Task goal:
Go through the lines below and repeat each one exactly, skipping pictures.

Collected data:

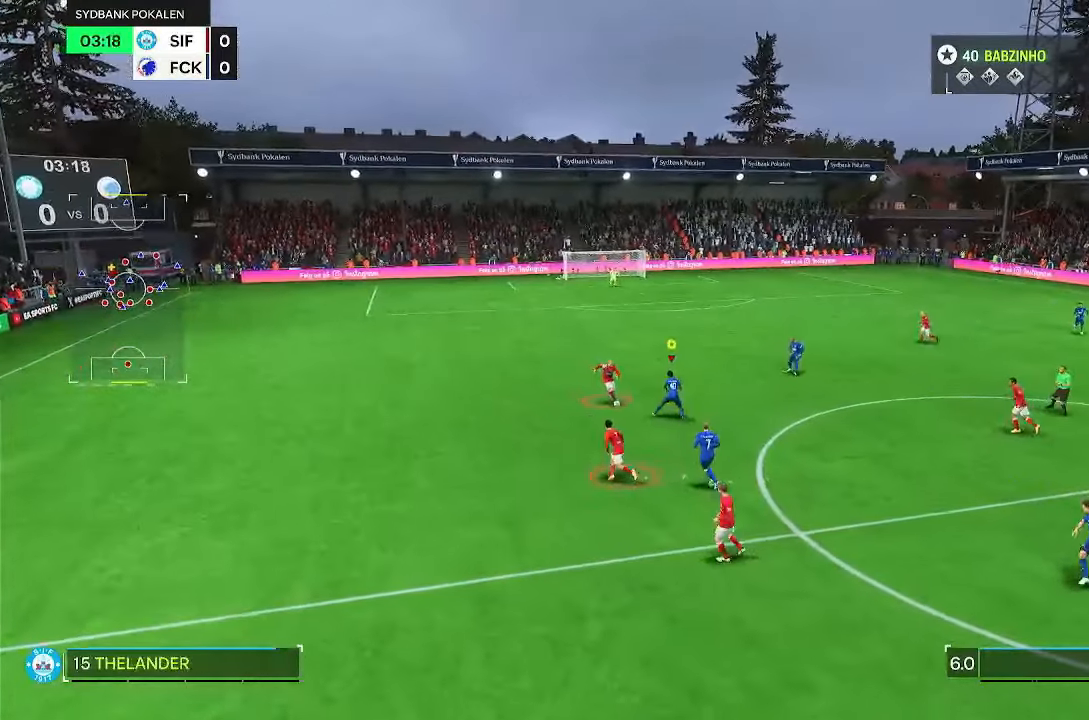
{"dt_ms": 500, "buttons": [], "left_stick": "left", "right_stick": "center", "events": [[83, "left_stick", "down-left"], [233, "left_stick", "left"]]}
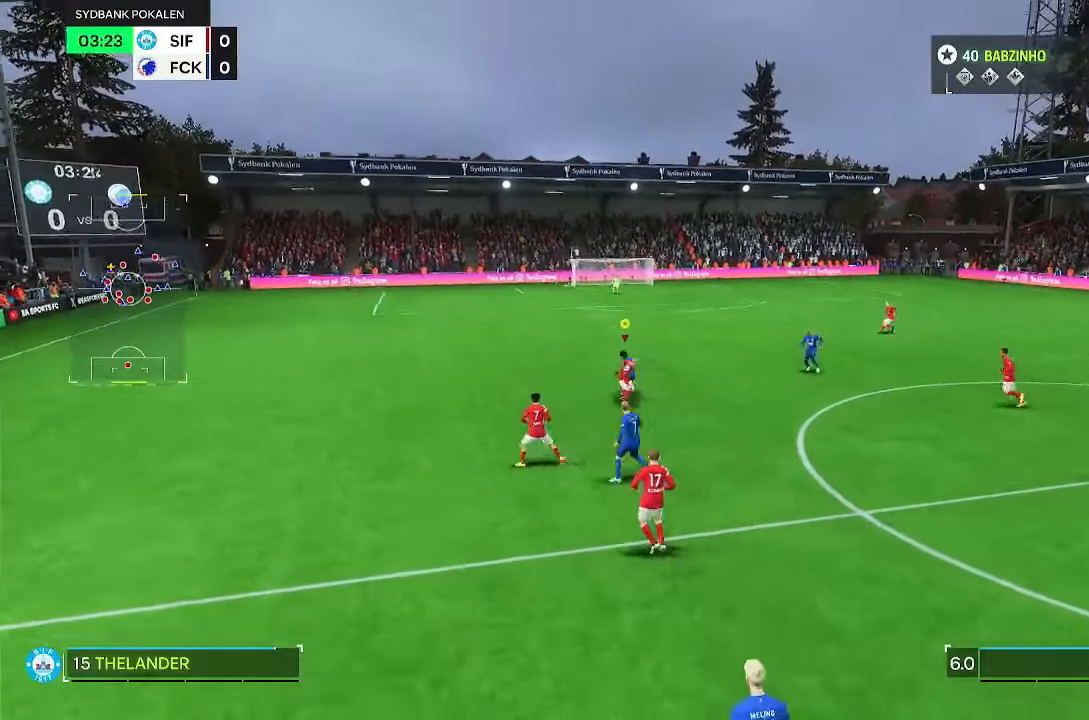
{"dt_ms": 500, "buttons": [], "left_stick": "up-left", "right_stick": "center", "events": [[300, "left_stick", "up-left"]]}
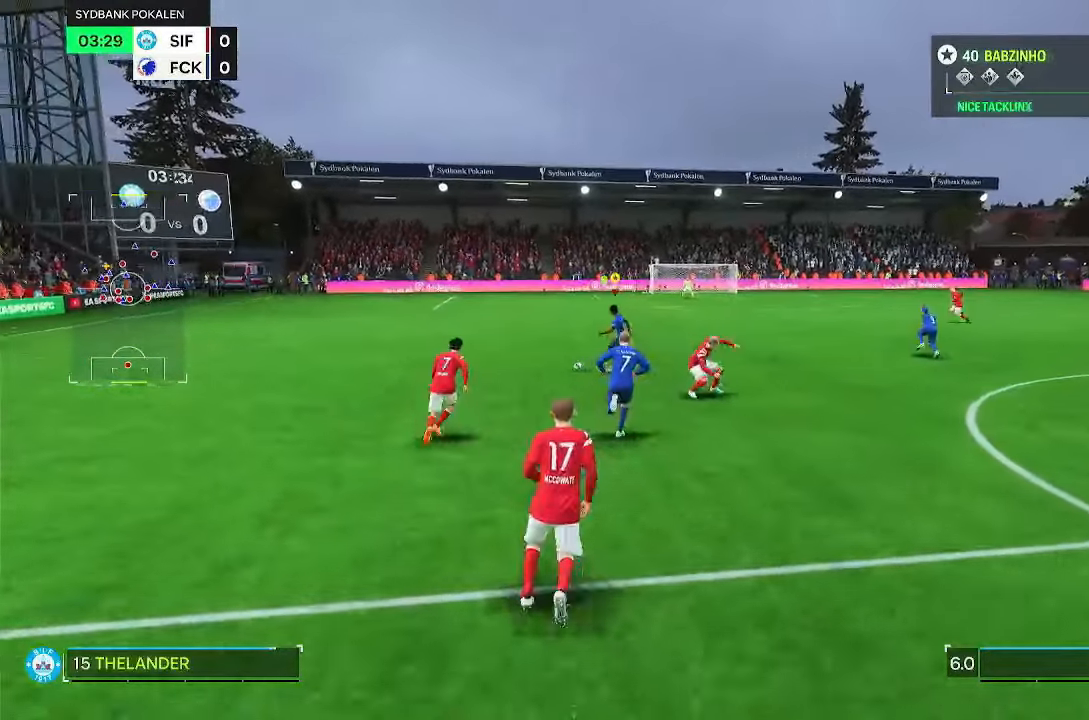
{"dt_ms": 500, "buttons": [], "left_stick": "up", "right_stick": "center", "events": [[117, "left_stick", "up"]]}
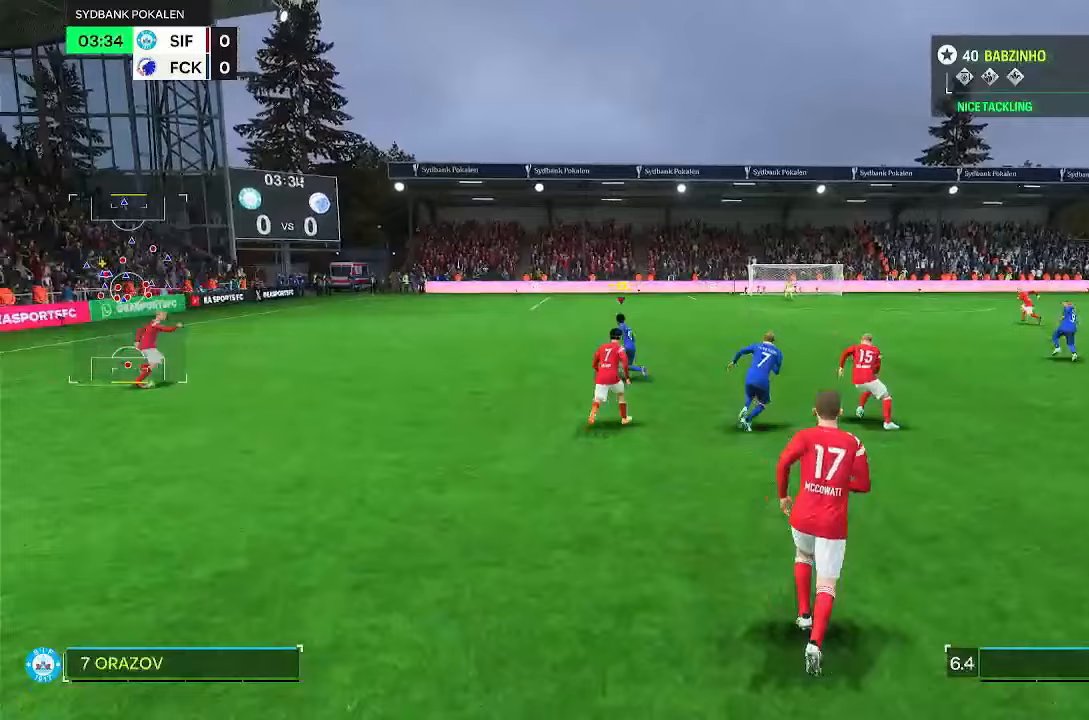
{"dt_ms": 500, "buttons": [], "left_stick": "up", "right_stick": "center", "events": []}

Solution to the problem:
{"dt_ms": 500, "buttons": [], "left_stick": "left", "right_stick": "center", "events": [[83, "left_stick", "down-left"], [233, "left_stick", "left"]]}
{"dt_ms": 500, "buttons": [], "left_stick": "up-left", "right_stick": "center", "events": [[300, "left_stick", "up-left"]]}
{"dt_ms": 500, "buttons": [], "left_stick": "up", "right_stick": "center", "events": [[117, "left_stick", "up"]]}
{"dt_ms": 500, "buttons": [], "left_stick": "up", "right_stick": "center", "events": []}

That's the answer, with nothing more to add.